With such a large number of people looking to invest in real estate, it's no wonder that there are so many opportunities available. Some may be interested because they want a recurring income from renting out their property or an opportunity for appreciation, while others might feel diversifying into this market will give them more stability with investments than stocks and bonds can provide. Regardless of how you choose your path, success requires planning. In this article, we'll walk through six important steps every aspiring landlord should take before jumping into owning and renting out homes.
1. Know your financing options
You'll need to have a Plan B – and maybe even a Plan C – when it comes to financing your investment property. You may not be able to get a traditional mortgage from a bank, so it's important to know what other options are available to you, such as Groundfloor. There are a number of government-backed programs that offer to finance investment properties, and private lenders like Groundfloor may be willing to work with you as well. You should also have a clear understanding of your down payment options, your fees, and how much money you'll need to bring to the table.

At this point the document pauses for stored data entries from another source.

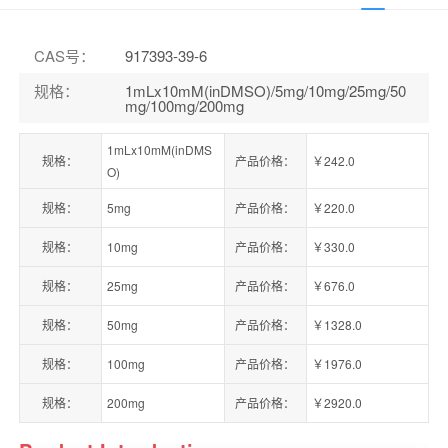
CAS号
：
917393-39-6
规格
：
1mLx10mM(inDMSO)/5mg/10mg/25mg/50
mg/100mg/200mg
1mLx10mM(inDMS
规格：
产品价格：
￥242.0
O)
规格：
5mg
产品价格：
￥220.0
规格：
10mg
产品价格：
￥330.0
规格：
25mg
产品价格：
￥676.0
规格：
50mg
产品价格：
￥1328.0
规格：
100mg
产品价格：
￥1976.0
规格：
200mg
产品价格：
￥2920.0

2. Do your homework on the property
Before you buy an investment property, it's important to do your homework and make sure you're getting a good deal. That means researching the area where the property is located, as well as the condition of the home itself. You'll also want to be sure to get a realistic estimate of what it would cost to renovate or repair the property, if necessary. It's also a good idea to have a realistic expectation of what the rental income from the property could be.
3. Get familiar with the law
There are a number of laws and regulations that apply to investment properties, so it's important to get familiar with them before you buy. You'll need to know about things like zoning laws, building codes, and health and safety regulations. It's also a good idea to brush up on your knowledge of landlord-tenant law so you'll know your rights and responsibilities if you do decide to rent out your property.
4. Find a good property management company
If you're not planning on being a hands-on landlord, then it's important to find a good property management company to take care of your investment property for you. A good property management company will handle all the day-to-day responsibilities of being a landlord, from finding tenants and collecting rent to taking care of repairs and maintenance.
5. Have a Plan B (or C)
As with any investment, it's important to have a Plan B – or even a Plan C – when it comes to your investment property. That could mean having some cash saved up in case you need to make repairs or cover unexpected expenses. It could also mean having another source of income to fall back on if the rental income from your property isn't enough to cover the mortgage and other costs.
6. Be patient
Investing in real estate takes time, so it's important to be patient. Don't expect to make a fortune overnight – or even in the first year. It can take time to find the right property, get it repaired and up to code, and find tenants. But if you're patient and willing to put in the work, an investment property can be a great way to build wealth over time.
Now that you know the six steps to take before investing in real estate, it's time to start looking for and investing in your dream property!